Jean-Yves Le Capitaine
Chef de service à l’Institut Public La Persagotière – Nantes


Publication originale  Texte initialement publié dans les Cahiers Pédagogiques, Janvier 2008, n° 459, pages 22-24.
Autres textes de Jean-Yves Le Capitaine  Voir sur ce site les autres textes de Jean-Yves Le Capitaine, ainsi que ses Propos nomades.
Autres productions de Jean-Yves Le Capitaine  Voir aussi le site personnel de Jean-Yves Le Capitaine, ainsi que son blog, Regards sur la surdité, le handicap, l’école, la société.
Livre de Jean-Yves Le Capitaine  Jean-Yves Le Capitaine a publié Des enfants sourds à l’école ordinaire, L’Harmattan, Paris, 2004.

 

La notion d’école inclusive, traduite réglementairement par le terme de scolarisation des enfants et adolescents handicapés, fait aujourd’hui partie du paysage conceptuel qui balise l’action éducative et scolaire destinée à la population concernée. Sa remise en cause ou sa critique apparaissent d’emblée comme un déni du plein droit des enfants handicapés à faire partie intégrante de la communauté éducative, comme favorables à la ségrégation. Toutefois, avoir une position critique sur l’inclusion dans la manière dont elle peut se décliner dans ses réussites comme dans ses résistances peut contribuer à faire évoluer les situations.

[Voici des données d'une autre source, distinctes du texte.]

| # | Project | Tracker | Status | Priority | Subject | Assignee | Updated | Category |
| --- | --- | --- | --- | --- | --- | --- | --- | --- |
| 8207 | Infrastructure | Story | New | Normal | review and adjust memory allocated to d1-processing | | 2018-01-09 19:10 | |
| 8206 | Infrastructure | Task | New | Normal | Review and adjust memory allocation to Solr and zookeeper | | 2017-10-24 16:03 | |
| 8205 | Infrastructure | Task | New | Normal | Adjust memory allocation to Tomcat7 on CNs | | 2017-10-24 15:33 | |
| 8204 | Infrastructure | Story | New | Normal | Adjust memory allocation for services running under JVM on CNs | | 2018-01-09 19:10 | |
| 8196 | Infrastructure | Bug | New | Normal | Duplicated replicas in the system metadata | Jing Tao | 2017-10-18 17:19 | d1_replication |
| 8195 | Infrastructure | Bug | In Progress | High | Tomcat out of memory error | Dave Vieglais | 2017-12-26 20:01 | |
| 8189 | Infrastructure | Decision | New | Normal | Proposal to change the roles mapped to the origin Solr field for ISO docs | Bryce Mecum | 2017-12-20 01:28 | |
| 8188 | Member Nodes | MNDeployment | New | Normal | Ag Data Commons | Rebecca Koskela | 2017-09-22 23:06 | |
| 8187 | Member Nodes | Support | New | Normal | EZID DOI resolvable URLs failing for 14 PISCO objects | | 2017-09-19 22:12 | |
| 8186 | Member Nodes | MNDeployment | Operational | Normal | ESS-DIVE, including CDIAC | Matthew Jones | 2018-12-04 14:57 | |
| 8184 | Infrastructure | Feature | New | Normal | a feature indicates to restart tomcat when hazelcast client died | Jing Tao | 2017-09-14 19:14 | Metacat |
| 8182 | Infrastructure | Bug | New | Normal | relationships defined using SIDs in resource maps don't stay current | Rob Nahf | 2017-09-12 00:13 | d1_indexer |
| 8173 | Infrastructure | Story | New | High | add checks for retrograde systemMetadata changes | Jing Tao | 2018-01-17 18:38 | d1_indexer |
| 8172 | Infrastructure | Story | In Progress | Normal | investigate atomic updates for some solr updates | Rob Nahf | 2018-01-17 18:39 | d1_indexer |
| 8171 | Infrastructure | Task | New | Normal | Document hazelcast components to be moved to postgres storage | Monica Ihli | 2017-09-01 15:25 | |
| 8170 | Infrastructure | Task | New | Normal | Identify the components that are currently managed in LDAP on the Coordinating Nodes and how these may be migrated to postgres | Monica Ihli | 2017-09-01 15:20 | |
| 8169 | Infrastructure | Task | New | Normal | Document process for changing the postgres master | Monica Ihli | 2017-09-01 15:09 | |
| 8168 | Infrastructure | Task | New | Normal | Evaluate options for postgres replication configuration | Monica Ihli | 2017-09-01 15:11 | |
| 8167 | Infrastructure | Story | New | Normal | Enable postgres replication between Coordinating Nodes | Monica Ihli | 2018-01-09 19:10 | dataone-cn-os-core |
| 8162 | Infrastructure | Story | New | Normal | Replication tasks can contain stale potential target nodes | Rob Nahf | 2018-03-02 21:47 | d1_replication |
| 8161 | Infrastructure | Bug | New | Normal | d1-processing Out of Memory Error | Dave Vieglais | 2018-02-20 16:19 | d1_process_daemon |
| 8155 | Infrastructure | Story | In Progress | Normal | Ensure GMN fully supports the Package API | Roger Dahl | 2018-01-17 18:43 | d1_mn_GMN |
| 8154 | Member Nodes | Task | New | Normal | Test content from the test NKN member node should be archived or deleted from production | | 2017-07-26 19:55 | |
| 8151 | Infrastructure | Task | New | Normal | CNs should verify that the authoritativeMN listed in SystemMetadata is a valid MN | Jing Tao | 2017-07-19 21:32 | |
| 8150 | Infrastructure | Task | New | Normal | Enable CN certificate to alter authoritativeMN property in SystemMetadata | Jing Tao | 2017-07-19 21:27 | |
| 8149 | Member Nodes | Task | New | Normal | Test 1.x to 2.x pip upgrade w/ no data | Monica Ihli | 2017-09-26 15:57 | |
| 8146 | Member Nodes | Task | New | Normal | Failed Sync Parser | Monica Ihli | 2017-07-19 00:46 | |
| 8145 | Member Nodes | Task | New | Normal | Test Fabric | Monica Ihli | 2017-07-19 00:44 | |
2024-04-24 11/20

Cette contribution n’a pas pour ambition d’analyser l’ensemble de la mise en œuvre des processus d’inclusion, mais de repérer des obstacles susceptibles de produire des effets contraires à ceux escomptés. Elle omet donc volontairement les avancées réelles qui peuvent exister. La réflexion élaborée ici part d’une pratique dont le champ est limité : le scolarisation et l’accompagnement à la scolarisation de jeunes sourds et malentendants. Mais au-delà de ce champ spécifique, les questions d’inclusion se posent pour tous les enfants en situation de handicap, de manière plus ou moins forte, éclairées par celles-ci.

Des ruptures sans rupture

La loi du 11 février 2005 institue un fait : c’est au système éducatif, à l’Education nationale, qu’incombe désormais l’entière responsabilité de la scolarisation des jeunes handicapés. Cette affirmation constitue une rupture radicale. Rupture avec une tradition « d’exclusion », de fait et non de volonté, des enfants handicapés. Rupture par conséquent dans les habitudes de travail, dans les représentations que pouvaient avoir les acteurs de l’Éducation nationale de leurs missions, de leurs compétences auprès de ces jeunes, de leur collaboration avec d’autres acteurs, de la diversité ou des différences des élèves.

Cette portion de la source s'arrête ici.